Lesbian Dad

A Banned Books Week teaser

I’ve been working something up in honor of Banned Books Week, which starts at the end of next week. But this news item was worth passing along as a not-so-savory appetizer.

From Worth The Trip (a fantastic kids & teens book blog that’s been gracing my Queer Parenting Resources links list for a coupla weeks), we hear of a woman in Lewiston, ME who took it upon herself to decide what patrons at two area libraries ought not to read. Here’s the story.

Kathleen, at Worth The Trip, tells us that the woman

wrote to the directors of both libraries, telling them she was not going to return It’s Perfectly Normal by Robie H. Harris, and she enclosed a check for $20.95 to cover the cost of each book. She complained in her letter that the book had “amoral and abnormal” contents.

We know what that means.

The book treats homosexuality as a normal part of human sexuality. In fact, both of Harris’s children’s books about sex are exemplary in this regard. That’s not always the case.


The only thing about this story that’s heartening is that it was newsworthy. And that the library director returned the check, and included a formal complaint form with which the woman could register her outrage.

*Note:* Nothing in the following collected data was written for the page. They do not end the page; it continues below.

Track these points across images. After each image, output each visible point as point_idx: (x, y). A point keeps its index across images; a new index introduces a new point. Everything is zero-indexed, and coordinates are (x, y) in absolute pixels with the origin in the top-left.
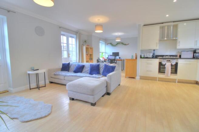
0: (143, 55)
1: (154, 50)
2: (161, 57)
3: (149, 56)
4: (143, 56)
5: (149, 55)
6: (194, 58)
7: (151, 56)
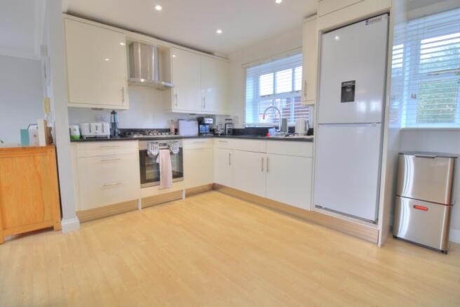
0: (77, 127)
1: (114, 113)
2: (141, 136)
3: (100, 133)
4: (77, 134)
5: (100, 129)
6: (200, 135)
7: (107, 133)
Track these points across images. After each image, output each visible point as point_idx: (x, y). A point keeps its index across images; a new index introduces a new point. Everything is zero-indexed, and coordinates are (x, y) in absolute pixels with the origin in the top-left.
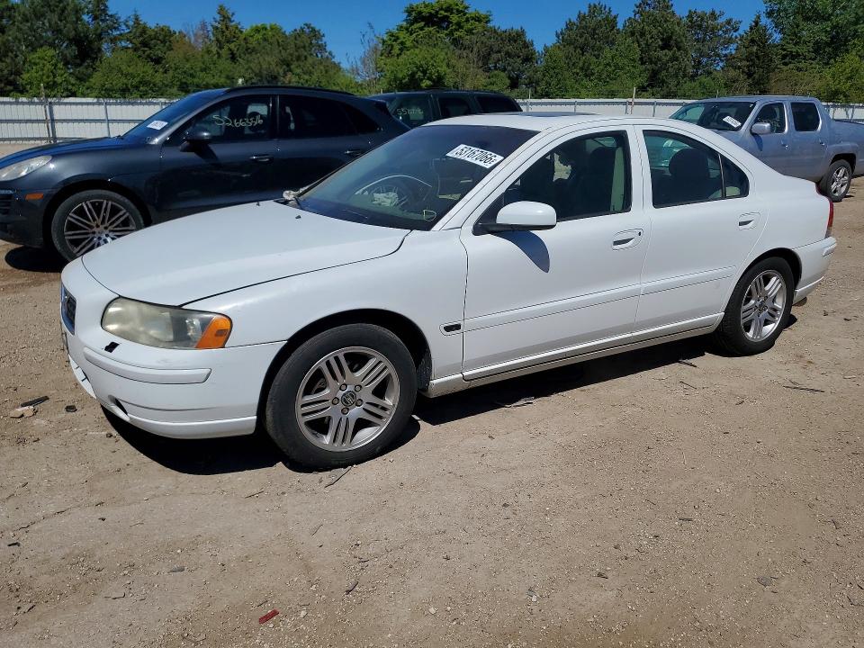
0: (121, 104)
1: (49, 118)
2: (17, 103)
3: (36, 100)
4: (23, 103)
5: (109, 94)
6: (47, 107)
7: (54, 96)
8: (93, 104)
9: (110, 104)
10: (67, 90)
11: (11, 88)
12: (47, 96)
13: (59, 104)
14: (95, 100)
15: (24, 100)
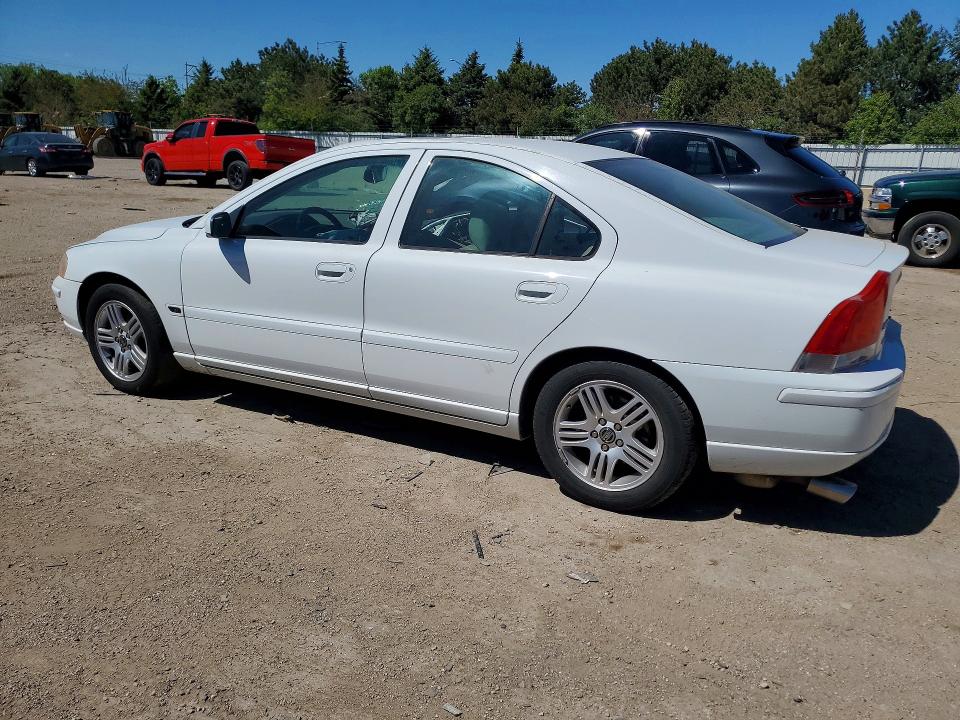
0: (942, 150)
1: (859, 165)
2: (834, 150)
3: (853, 147)
4: (840, 150)
5: (931, 140)
6: (862, 154)
7: (873, 143)
8: (910, 150)
9: (929, 150)
10: (889, 136)
11: (835, 135)
12: (866, 143)
13: (875, 151)
14: (914, 146)
15: (842, 146)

It’s Perfectly Normal topped the American Library Association’s list of the most challenged books of 2005. Guess which book tops the ALA’s most challenged books list for 2006? I’ll give you a three word hint: gay penguin dads. You don’t have to be a literary critic to spot the common theme. And you don’t even need to be an elementary school graduate to know whose children are being persecuted in Lewiston, ME, in Evesham, NJ, and in every other community attacking curricula and books that acknowledge the existence of gay people and families headed by them.

All’s I can say is, I won’t let my kids be taught their families are “amoral”; not if I can help it. And I can’t imagine which LGBT parents wouldn’t say this too. As battles like these drag on (and we know they will), we will be calling on our hetero friends and allies in greater and greater numbers. I hope they see it as a matter of enlightened self-interest. I have to think they believe, as I do, that love is more powerful than hate.